La Guardia di Finanza di Palermo ha scoperto oggi un parcheggiatore abusivo che si era indebitamente appropriato di un'area pubblica di 500 metri quadrati nel quartiere storico del Borgo Vecchio, in cortile Stecca, e la sfruttava come rimessa con un guadagno totalmente in nero calcolato dai finanzieri in 3.700 euro al mese.Si era creato abusivamente un posto di lavoro che fruttava quanto un funzionario statale o un medico. Ma era un parcheggiatore abusivo. Si stima che abbia realizzato un'evasione fiscale da circa 90mila euro complessivi su 300mila guadagnati come contestato dalle Fiamme gialle.

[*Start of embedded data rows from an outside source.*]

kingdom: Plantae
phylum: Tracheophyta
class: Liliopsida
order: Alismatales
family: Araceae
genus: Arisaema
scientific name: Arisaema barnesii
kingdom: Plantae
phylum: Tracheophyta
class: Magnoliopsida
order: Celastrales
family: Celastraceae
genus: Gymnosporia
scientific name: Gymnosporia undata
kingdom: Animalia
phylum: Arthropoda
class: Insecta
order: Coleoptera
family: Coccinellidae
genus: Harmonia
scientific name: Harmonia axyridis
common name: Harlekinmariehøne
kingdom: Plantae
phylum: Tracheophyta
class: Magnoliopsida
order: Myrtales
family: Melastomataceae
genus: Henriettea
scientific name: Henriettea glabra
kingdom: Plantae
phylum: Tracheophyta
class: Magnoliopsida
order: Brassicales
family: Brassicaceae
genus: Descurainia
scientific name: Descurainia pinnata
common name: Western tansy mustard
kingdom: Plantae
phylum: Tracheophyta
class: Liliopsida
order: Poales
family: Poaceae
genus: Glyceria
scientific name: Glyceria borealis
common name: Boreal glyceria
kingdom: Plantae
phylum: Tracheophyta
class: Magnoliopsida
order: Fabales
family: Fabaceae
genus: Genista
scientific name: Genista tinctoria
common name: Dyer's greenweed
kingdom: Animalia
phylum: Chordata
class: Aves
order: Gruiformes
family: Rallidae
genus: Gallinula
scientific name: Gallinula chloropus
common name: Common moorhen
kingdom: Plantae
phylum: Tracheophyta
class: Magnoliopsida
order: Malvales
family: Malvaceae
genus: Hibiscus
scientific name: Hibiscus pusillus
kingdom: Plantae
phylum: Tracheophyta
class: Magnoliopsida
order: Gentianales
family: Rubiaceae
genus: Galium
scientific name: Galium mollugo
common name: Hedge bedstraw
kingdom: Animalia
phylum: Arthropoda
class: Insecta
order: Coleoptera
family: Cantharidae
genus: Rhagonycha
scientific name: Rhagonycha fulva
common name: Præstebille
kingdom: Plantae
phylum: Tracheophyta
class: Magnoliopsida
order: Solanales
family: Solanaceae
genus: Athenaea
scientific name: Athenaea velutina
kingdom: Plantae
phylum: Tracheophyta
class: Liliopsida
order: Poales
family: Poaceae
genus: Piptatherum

L'ingegnoso, ma abusivo, parcheggiatore, palermitano 29 anni,risultava per l'Agenzia delle Entrate nullatenente ma era riuscito ad allestire un parcheggio abusivo attrezzato con tanto di telecamere di sorveglianza realizzando anche alcuni posti auto recintati e coperti.
Il parcheggio aveva un vasto giro di clienti abituali e poteva ospitare più di 200 veicoli contemporaneamente.
Al termine del controllo fiscale, i finanzieri hanno proposto il recupero a tassazione più di 300mila euro di ricavi non contabilizzati e non dichiarati dal 2005 fino ad oggi, calcolando una evasione ai fini delle imposte sui redditi per circa 90mila euro e ai fini Iva per 53mila euro. In più sono state contestate sanzioni per 63mila euro riguardanti l'Iva e per ulteriori 50mila euro per l'omessa comunicazione d'inizio dell'attivitá e l'omessa istituzione delle scritture contabili, per un debito totale nei confronti dello stato pari 250.000 euro.